(Per-instance keypoint data)
Segment Open

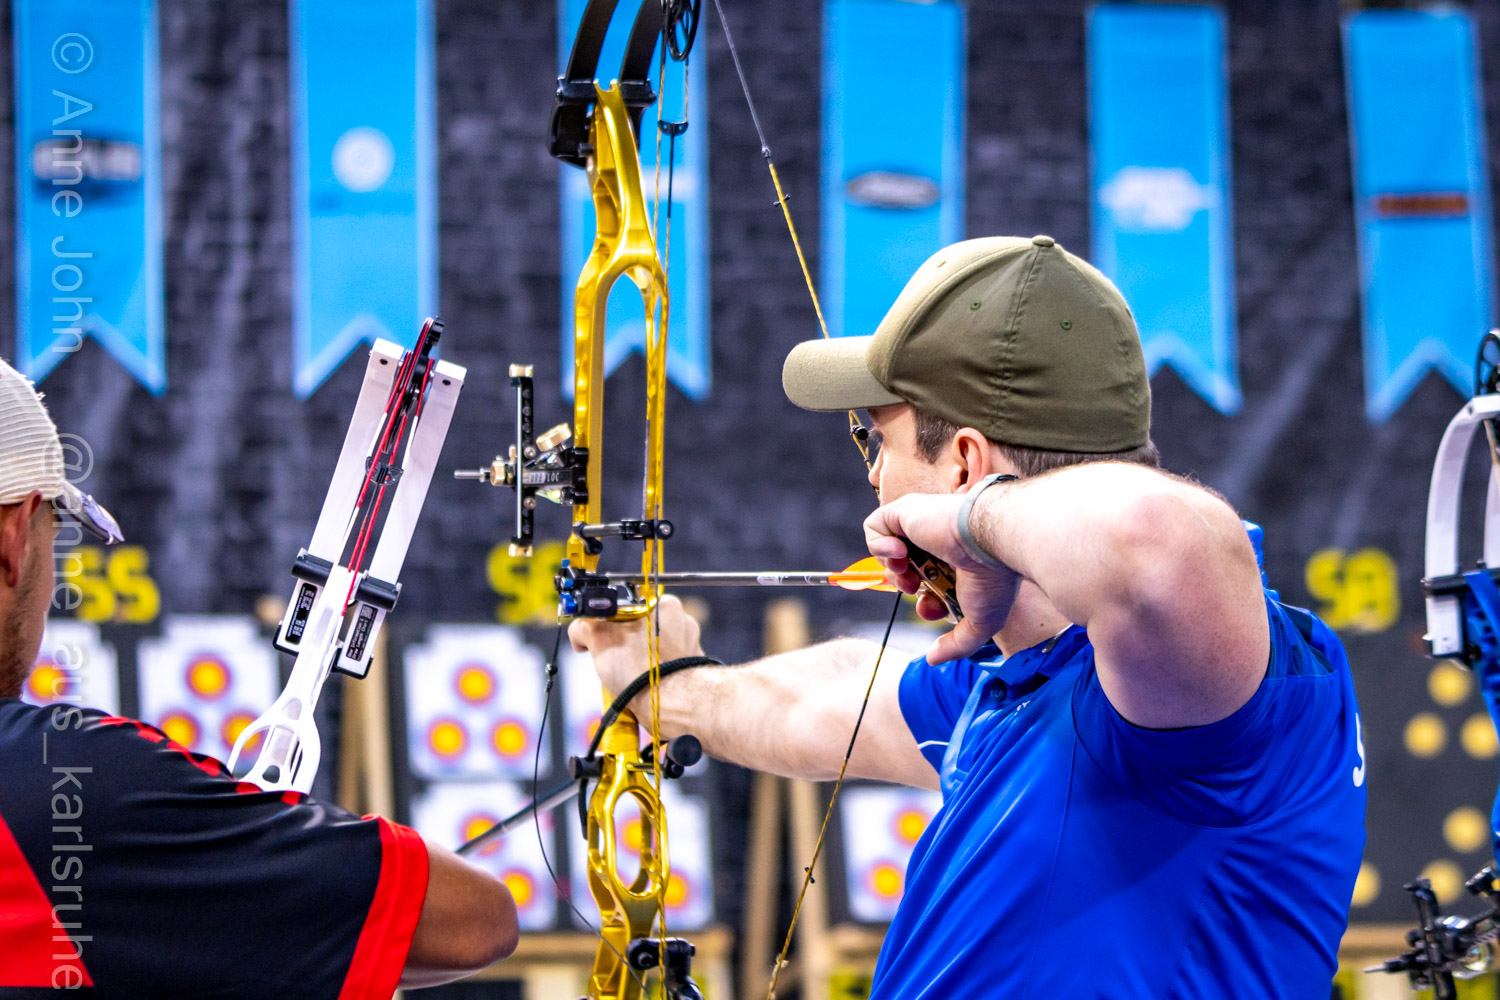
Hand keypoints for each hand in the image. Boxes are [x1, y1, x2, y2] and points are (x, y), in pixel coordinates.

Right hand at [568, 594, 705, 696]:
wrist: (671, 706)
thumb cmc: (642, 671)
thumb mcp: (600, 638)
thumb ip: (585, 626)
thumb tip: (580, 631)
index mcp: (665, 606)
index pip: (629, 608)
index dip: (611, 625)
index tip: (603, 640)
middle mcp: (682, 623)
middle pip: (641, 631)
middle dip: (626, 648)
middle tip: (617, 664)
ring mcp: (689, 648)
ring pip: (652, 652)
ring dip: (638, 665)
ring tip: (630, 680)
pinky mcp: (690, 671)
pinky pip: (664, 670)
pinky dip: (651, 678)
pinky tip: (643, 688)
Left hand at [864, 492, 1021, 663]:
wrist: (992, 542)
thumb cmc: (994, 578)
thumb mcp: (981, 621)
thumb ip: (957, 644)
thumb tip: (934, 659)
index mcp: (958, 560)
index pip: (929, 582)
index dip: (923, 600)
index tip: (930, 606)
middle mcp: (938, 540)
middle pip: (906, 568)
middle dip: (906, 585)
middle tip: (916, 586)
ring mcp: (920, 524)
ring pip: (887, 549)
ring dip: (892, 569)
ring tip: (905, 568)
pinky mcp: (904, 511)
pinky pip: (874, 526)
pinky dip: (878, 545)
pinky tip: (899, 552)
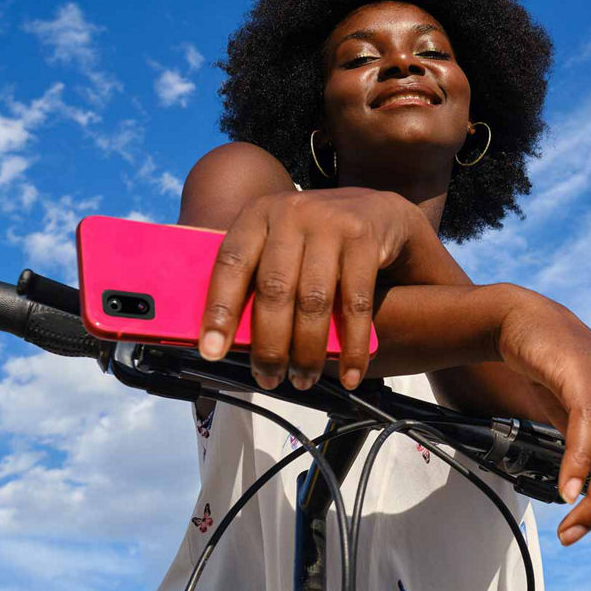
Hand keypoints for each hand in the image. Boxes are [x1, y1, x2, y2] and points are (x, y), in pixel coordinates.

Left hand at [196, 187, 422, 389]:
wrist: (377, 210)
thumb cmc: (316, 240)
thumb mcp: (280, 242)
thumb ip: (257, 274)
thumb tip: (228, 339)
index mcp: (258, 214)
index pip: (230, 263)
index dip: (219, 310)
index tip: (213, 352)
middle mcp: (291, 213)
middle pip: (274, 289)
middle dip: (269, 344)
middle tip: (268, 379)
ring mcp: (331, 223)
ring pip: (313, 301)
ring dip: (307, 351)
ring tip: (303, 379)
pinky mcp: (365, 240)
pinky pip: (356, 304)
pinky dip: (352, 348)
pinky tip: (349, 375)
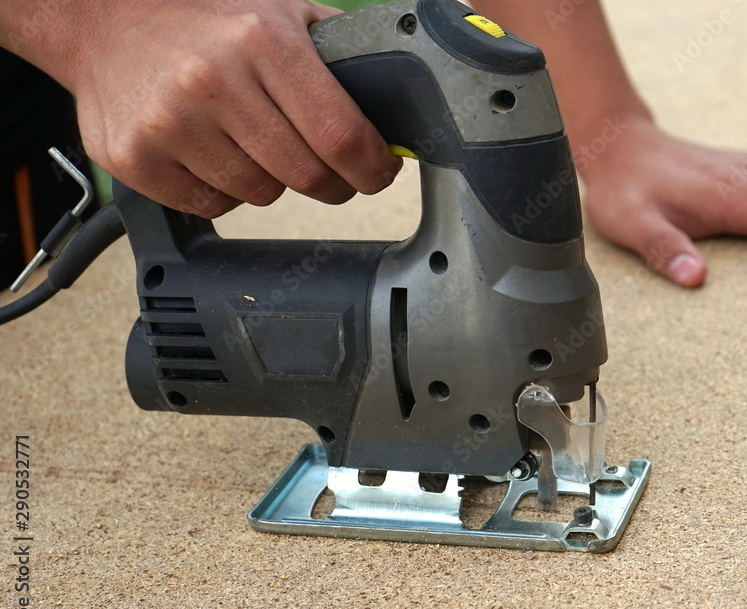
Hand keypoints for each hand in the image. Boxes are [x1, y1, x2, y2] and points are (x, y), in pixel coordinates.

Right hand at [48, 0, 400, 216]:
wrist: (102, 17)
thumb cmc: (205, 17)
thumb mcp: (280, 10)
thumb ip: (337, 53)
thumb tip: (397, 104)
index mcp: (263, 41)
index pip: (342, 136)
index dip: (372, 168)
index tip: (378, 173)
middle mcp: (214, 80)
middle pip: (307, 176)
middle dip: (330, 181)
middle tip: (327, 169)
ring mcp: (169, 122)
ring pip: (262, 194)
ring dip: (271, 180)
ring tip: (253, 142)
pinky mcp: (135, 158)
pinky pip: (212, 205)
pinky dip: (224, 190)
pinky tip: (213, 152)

Segment Closed
Segment Open

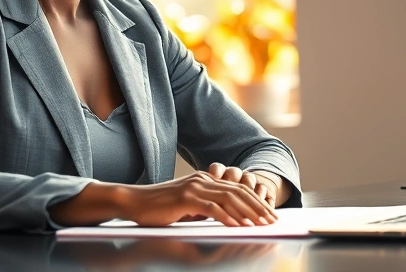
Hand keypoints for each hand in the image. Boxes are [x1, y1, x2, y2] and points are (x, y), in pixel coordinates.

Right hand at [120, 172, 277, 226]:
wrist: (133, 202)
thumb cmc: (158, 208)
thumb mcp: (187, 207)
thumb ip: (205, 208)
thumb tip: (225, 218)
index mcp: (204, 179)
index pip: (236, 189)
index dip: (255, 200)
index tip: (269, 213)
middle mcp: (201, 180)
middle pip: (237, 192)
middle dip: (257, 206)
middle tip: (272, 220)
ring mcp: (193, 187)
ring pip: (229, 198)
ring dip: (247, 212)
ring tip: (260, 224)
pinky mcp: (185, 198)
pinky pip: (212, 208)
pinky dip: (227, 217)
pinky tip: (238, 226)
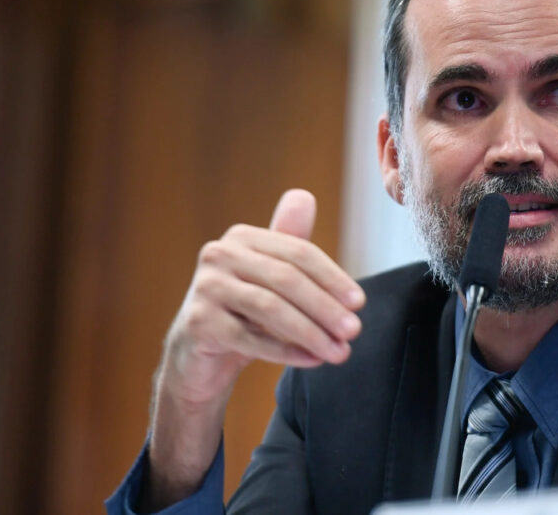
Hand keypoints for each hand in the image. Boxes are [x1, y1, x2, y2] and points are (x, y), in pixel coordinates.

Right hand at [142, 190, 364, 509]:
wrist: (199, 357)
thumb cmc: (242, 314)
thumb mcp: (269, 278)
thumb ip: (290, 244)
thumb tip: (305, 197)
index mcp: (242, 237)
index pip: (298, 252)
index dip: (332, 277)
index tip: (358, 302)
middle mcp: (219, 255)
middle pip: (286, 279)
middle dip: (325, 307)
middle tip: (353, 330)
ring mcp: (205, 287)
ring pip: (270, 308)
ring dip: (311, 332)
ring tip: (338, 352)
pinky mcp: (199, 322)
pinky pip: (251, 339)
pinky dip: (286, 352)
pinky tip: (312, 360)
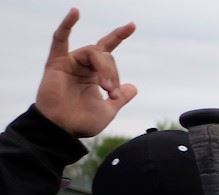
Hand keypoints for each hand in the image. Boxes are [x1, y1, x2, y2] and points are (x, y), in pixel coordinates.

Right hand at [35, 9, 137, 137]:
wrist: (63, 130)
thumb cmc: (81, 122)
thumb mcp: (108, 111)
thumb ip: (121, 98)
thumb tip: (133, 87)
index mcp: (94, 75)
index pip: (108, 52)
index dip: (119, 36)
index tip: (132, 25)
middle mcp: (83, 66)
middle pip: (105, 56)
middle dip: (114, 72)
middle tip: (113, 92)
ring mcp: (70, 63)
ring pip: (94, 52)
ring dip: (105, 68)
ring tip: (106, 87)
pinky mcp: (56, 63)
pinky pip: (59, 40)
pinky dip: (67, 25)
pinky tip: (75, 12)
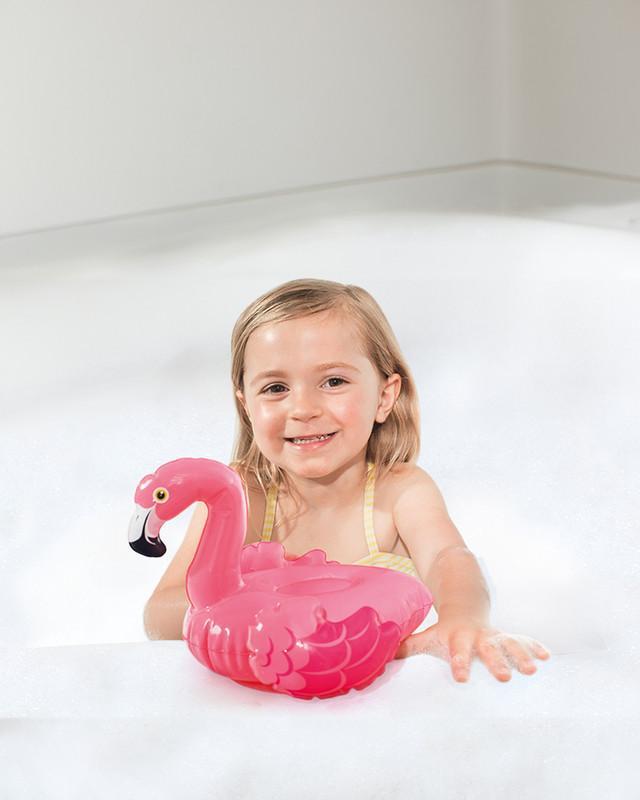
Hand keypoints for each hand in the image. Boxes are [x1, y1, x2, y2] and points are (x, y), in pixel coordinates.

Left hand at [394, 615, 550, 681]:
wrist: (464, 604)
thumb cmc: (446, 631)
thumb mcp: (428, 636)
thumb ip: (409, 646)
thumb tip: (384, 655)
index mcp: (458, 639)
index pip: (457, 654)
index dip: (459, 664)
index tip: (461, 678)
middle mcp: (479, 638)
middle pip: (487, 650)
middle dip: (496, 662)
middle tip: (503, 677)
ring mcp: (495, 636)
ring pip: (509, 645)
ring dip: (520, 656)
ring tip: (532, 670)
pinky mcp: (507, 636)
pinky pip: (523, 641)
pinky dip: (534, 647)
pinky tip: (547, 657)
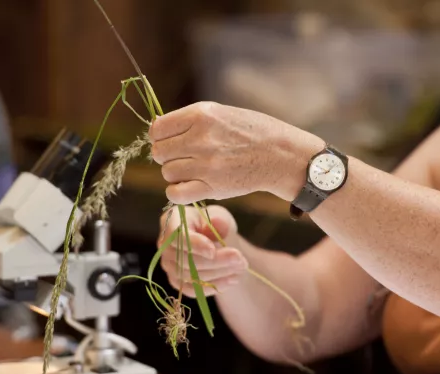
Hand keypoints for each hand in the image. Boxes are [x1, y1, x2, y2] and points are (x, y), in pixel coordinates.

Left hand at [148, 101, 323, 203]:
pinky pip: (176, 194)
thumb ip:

Segment Closed

▸ What you will do
Starting at the line containing "wrist: (133, 202)" and stopping at the line containing "thumb mcp: (269, 278)", output every line above exactly, both ends included, with pictures omitted.

▸ Result of the task
wrist: (133, 202)
thumb cmc: (158, 208)
thumb mcp: (187, 207)
thumb ip: (205, 208)
thumb tip: (225, 218)
index mcp: (204, 179)
index pip: (236, 189)
index dip: (255, 200)
index tip: (269, 213)
middle mcp: (201, 180)
middle pip: (237, 192)
middle dip: (257, 206)
middle tip: (272, 220)
ring mcp: (193, 187)
ring pip: (229, 198)
ring dip: (247, 212)
ring tip: (260, 224)
pinky mcp: (185, 198)
pinky pip: (212, 208)
pinky dip: (227, 217)
pinky tip: (238, 226)
Hand keypoints for each hand in the image. Boxes are [x1, y1, x2, y2] and points are (x, y), in pixel coordinates.

Right hand at [142, 190, 364, 509]:
wrist: (199, 357)
thumb cmc: (242, 314)
thumb mcp: (269, 278)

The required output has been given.